Ten years ago, only one in four Americans could name the three branches of government. By 2025, seven in ten could. A decade before our nation’s 250th birthday, we were on our way to being a nation that had forgotten how to explain itself to its own children.

What changed? While most of our political news today may be very depressing, deep below that surface the profound force that is civic education is shaping our national life for the better.

Ours is a movement to educate Americans for American democracy. It teaches ideas like reflective patriotism (love of country married to cleareyed evaluation of its successes and shortcomings), civil disagreement, how our government works and how each of us can play a part.

Frequently, when people decry the state of our politics, the conversation always lands in the same place: a lament that we just don’t have civic education any more. I want people to know that this is no longer true. The decline of civic education hit bottom about a decade ago and is at last on the rebound. That fact brings me hope.

I started teaching political philosophy in universities 30 years ago. Five years into that, starting in 2000, I began working in the civic education field in both adult learning environments and in K-12 schools because I came to recognize the need was desperate.

Initially, I fell into this work largely by accident. As a young professor at the University of Chicago, I had the opportunity to help build a night program in the humanities for low-income adults. My goal was to deliver the same caliber of education as we provided to our well-prepared and often well-heeled undergraduates in the daytime.

Our solution was to refuse to compromise on the quality of the material but to be willing to compromise on quantity. We would assign only short texts. For that extremely instrumental reason, I began teaching the Declaration of Independence.

The Declaration is fundamentally a story of human agency. People surveyed their circumstances, found them wanting, articulated principles to govern their actions and joined hands to set off in a new direction. My night students were in that class because they, too, wanted to change their lives.

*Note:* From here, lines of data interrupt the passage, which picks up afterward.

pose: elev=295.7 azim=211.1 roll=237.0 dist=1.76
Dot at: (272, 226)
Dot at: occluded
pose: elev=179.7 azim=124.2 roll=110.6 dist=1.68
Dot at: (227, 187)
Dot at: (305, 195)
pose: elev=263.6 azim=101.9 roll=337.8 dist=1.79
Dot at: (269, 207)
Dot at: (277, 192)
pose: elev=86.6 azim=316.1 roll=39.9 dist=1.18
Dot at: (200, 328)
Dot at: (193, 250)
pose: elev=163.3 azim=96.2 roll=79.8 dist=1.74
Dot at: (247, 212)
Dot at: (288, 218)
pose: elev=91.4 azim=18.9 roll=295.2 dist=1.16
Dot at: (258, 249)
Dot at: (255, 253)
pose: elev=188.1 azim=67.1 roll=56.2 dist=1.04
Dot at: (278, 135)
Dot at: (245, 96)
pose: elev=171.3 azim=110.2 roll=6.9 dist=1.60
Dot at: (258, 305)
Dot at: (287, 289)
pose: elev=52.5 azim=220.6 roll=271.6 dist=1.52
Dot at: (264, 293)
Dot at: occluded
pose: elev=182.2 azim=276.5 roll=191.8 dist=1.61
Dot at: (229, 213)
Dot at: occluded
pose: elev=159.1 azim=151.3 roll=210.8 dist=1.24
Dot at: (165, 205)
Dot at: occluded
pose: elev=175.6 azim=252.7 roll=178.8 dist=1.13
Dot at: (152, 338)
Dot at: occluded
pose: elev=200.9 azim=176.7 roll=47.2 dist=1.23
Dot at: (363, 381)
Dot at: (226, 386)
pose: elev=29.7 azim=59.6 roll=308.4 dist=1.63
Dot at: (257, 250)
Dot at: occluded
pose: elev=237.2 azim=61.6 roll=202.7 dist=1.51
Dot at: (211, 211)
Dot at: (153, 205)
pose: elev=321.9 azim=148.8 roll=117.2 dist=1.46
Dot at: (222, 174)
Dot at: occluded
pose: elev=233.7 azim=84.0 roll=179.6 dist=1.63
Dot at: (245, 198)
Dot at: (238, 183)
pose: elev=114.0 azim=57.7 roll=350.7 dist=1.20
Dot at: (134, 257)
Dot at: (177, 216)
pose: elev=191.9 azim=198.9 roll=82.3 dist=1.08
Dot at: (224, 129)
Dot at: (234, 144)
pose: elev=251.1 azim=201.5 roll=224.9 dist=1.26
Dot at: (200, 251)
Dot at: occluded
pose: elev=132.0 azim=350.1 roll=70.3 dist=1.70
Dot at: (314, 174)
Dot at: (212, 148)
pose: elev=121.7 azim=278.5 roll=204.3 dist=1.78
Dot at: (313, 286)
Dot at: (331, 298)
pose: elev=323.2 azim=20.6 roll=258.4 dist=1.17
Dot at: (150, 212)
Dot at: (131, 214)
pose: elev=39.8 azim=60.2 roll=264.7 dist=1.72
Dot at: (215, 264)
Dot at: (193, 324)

The Declaration inspired conversations about personal transformation and liberation, aspirations to change dynamics in their workplaces and serious discussion of what to do about politics in the city of Chicago. The teaching experience was explosive.

Most shocking to me: my students had never previously encountered the Declaration of Independence. When I saw the power of that text for them and registered that their inheritance had been withheld from them, I made it a crusade to change that for others.

After I subsequently published a book about the Declaration, educators all over the country began reaching out asking me to make resources for their classrooms. That is what showed me the hunger for renewal in civic learning. Eventually I set up an organization to develop civic education curricular materials.

When I started as a civic ed practitioner, the work was essentially solitary. My tiny team crossed paths now and then with others similarly toiling away in relative isolation and at a small scale. Then in 2018, CivXNow, a national coalition of civics education providers and organizations, was founded to advocate new civics requirements at the state level. I was thrilled to join.

A year later, I joined another group of civic education leaders to start an allied initiative, Educating for American Democracy — this one focused not on policy but on what we teach. This was at the time that the clash between the 1619 project and the 1776 project was unfolding. Instead of wading into that conflict, we focused more broadly on the idea of excellence in history and civic learning, equipping students to ask and answer, in an independent-minded fashion, fundamental questions about our nation’s history, institutions and ideals.

Why had civics education reached such a nadir? Polarization among adults has been perhaps the single biggest obstacle to advancing civic learning for young people. Polarization has meant that adults could not agree on what should be taught about our country’s political history, and as a result the kids had been taught nothing at all.

Our alliance tackled and beat that polarization. Our network was diverse in every dimension, including viewpoint. We had to debate our way out of our disagreements. The debates we had were a microcosm of the kinds of conversations we sought to inspire in students.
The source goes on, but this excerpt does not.